METHODS: DDI potential of canagliflozin was investigated using in vitro test systems containing drug metabolizing enzymes or transporters. Basic predictive approaches were applied to determine potential interactions in vivo. A physiologically-based pharmacokinetic (PBPK) model was developed and clinical DDI simulations were performed to determine the likelihood of cytochrome P450 (CYP) inhibition by canagliflozin.

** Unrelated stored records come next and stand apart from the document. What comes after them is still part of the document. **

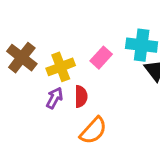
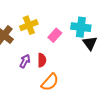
yellow cross: (61, 67) -> (29, 25), moved

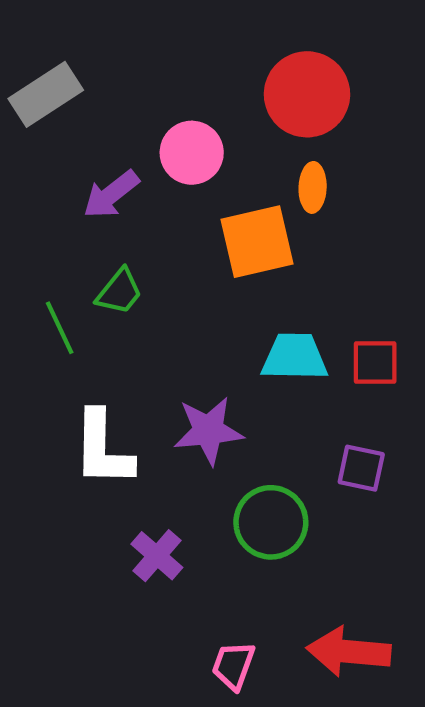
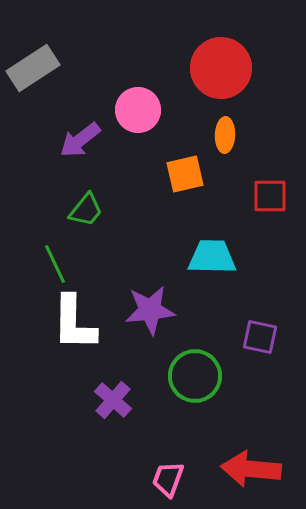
orange square: (257, 242) -> (185, 174), size x0.7
green line: (60, 328) -> (55, 264), moved
red square: (375, 363) -> (270, 196), moved

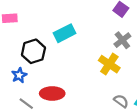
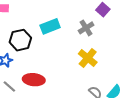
gray cross: (122, 40) -> (86, 28), moved

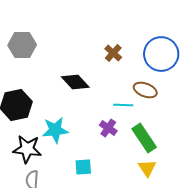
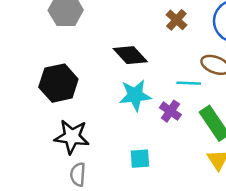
cyan star: (55, 130) -> (135, 95), moved

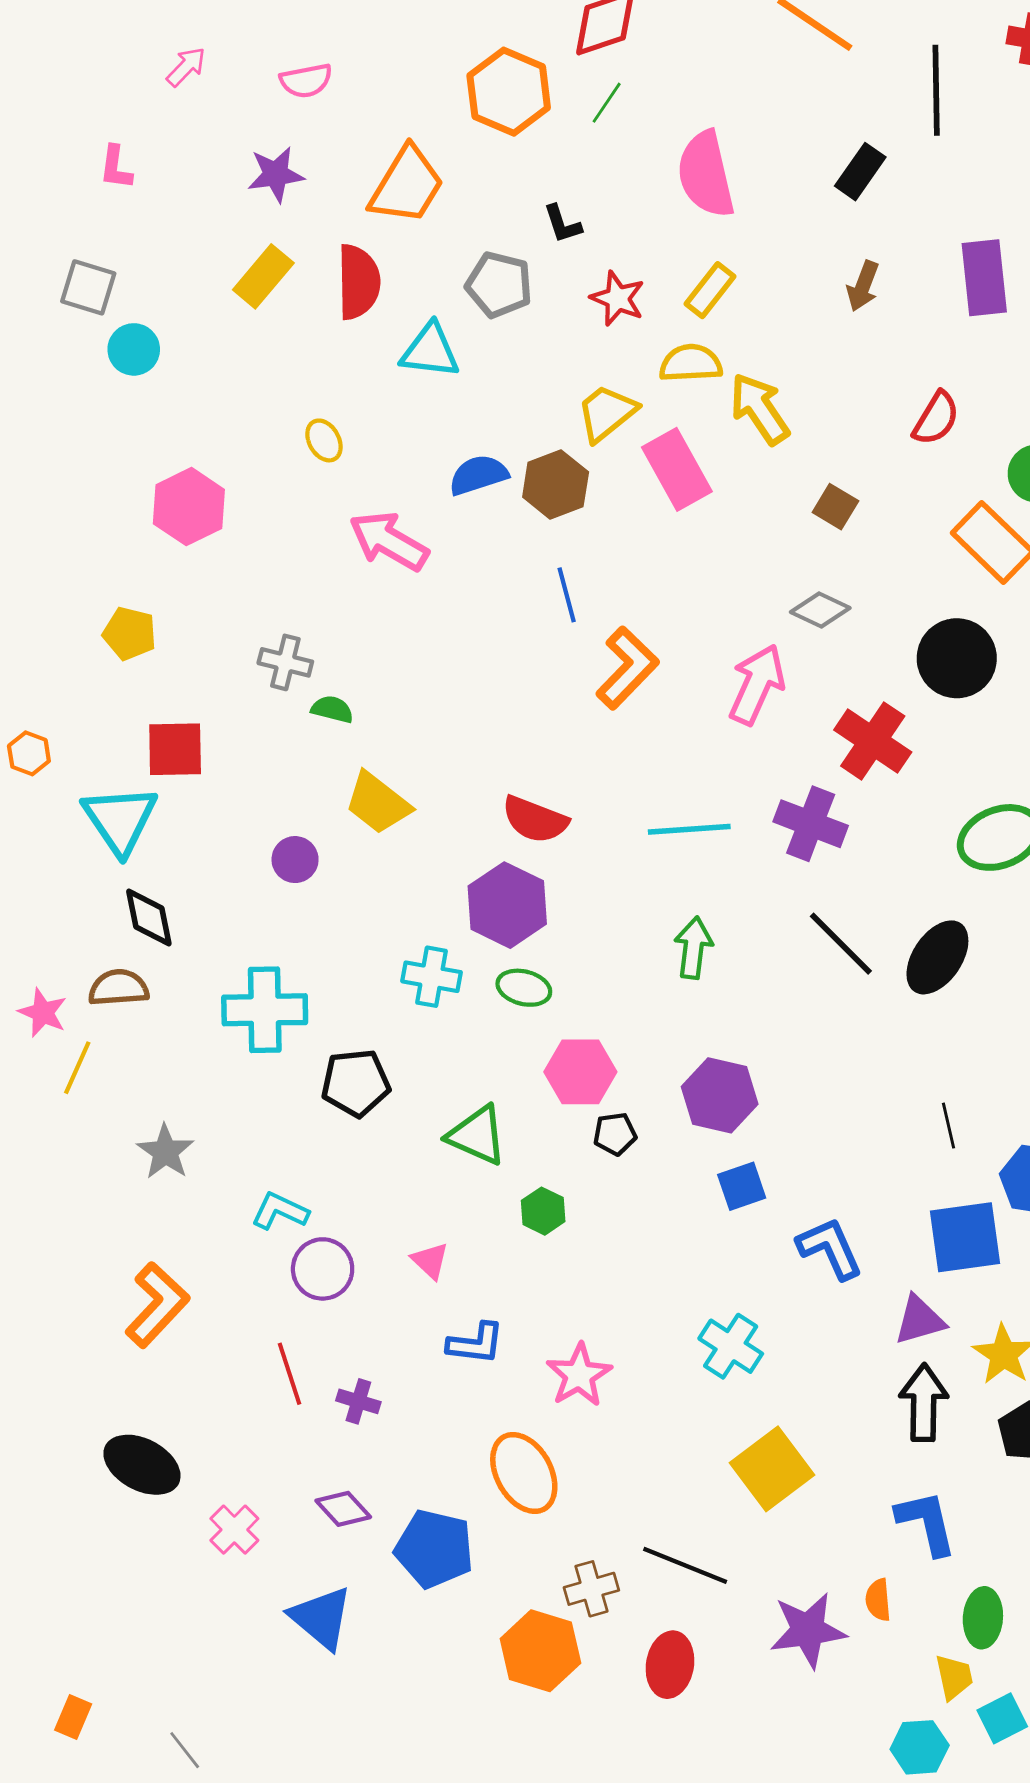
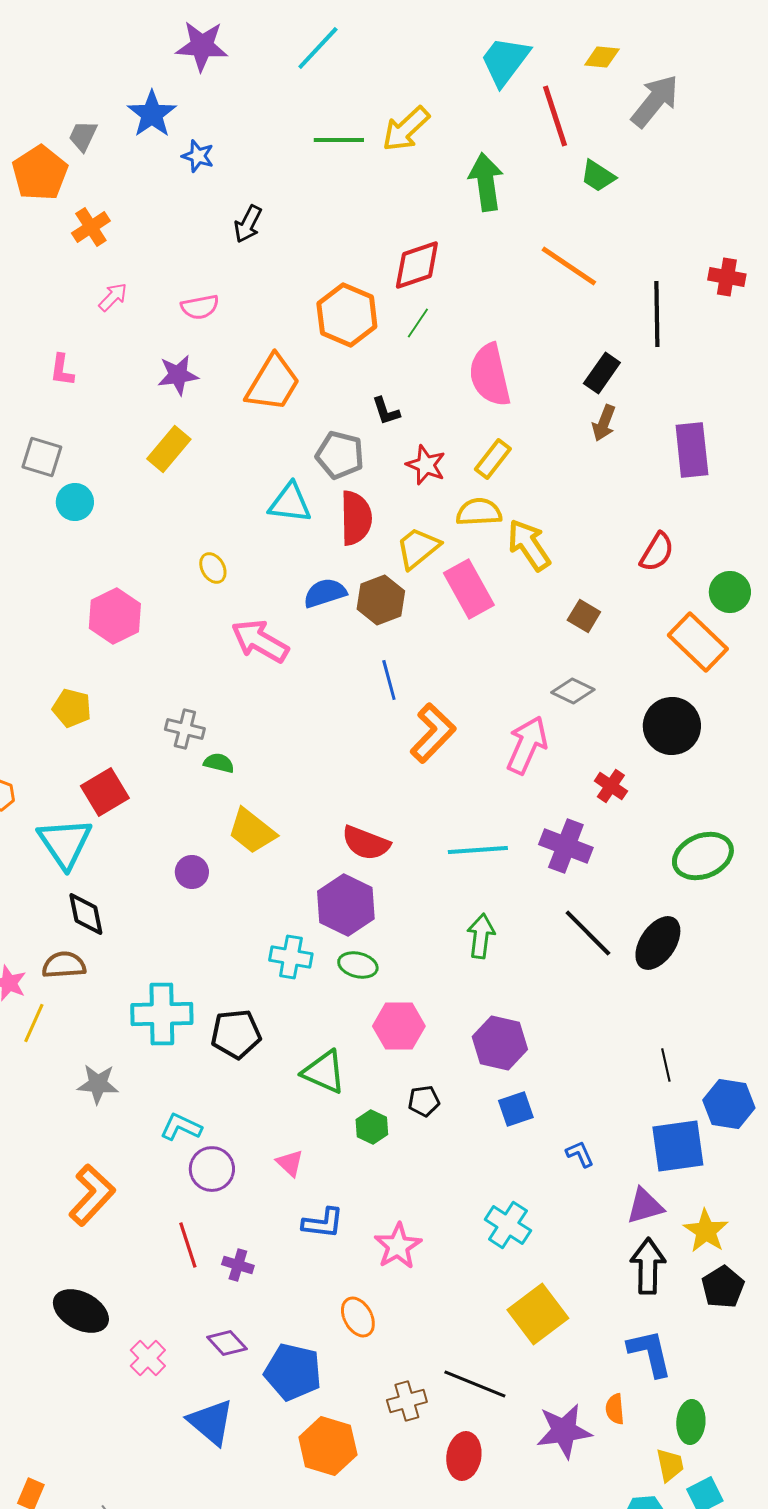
red semicircle: (358, 282) -> (356, 518), moved
brown arrow: (863, 286) -> (604, 423), moved
red cross: (873, 741) -> (611, 786), size x0.6
red square: (175, 749) -> (105, 792), turned -30
cyan cross: (265, 1010) -> (162, 1014), moved
black pentagon: (615, 1134) -> (424, 1101), moved
gray star: (165, 1152) -> (98, 1084), turned -30
blue L-shape: (830, 1248) -> (580, 1154), size x0.6
orange ellipse: (524, 1473) -> (358, 1317), size x0.7
orange hexagon: (540, 1651) -> (328, 1446), moved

RESULTS: Canagliflozin was primarily metabolized by uridine 5'-diphospho-glucuronosyltransferase 1A9 and 2B4 enzymes. Canagliflozin was a substrate of efflux transporters (P-glycoprotein, breast cancer resistance protein and multidrug resistance-associated protein-2) but was not a substrate of uptake transporters (organic anion transporter polypeptide isoforms OATP1B1, OATP1B3, organic anion transporters OAT1 and OAT3, and organic cationic transporters OCT1, and OCT2). In inhibition assays, canagliflozin was shown to be a weak in vitro inhibitor (IC50 ) of CYP3A4 (27 μmol l -1 , standard error [SE] 4.9), CYP2C9 (80 μmol l -1 , SE 8.1), CYP2B6 (16 μmol l-1 , SE 2.1), CYP2C8 (75 μmol l -1 , SE 6.4), P-glycoprotein (19.3 μmol l -1 , SE 7.2), and multidrug resistance-associated protein-2 (21.5 μmol l -1 , SE 3.1). Basic models recommended in DDI guidelines (US Food & Drug Administration and European Medicines Agency) predicted moderate to low likelihood of interaction for these CYPs and efflux transporters. PBPK DDI simulations of canagliflozin with CYP probe substrates (simvastatin, S-warfarin, bupropion, repaglinide) did not show relevant interaction in humans since mean areas under the concentration-time curve and maximum plasma concentration ratios for probe substrates with and without canagliflozin and its 95% CIs were within 0.80-1.25.
CONCLUSIONS: In vitro DDI followed by a predictive or PBPK approach was applied to determine DDI potential of canagliflozin. Overall, canagliflozin is neither a perpetrator nor a victim of clinically important interactions.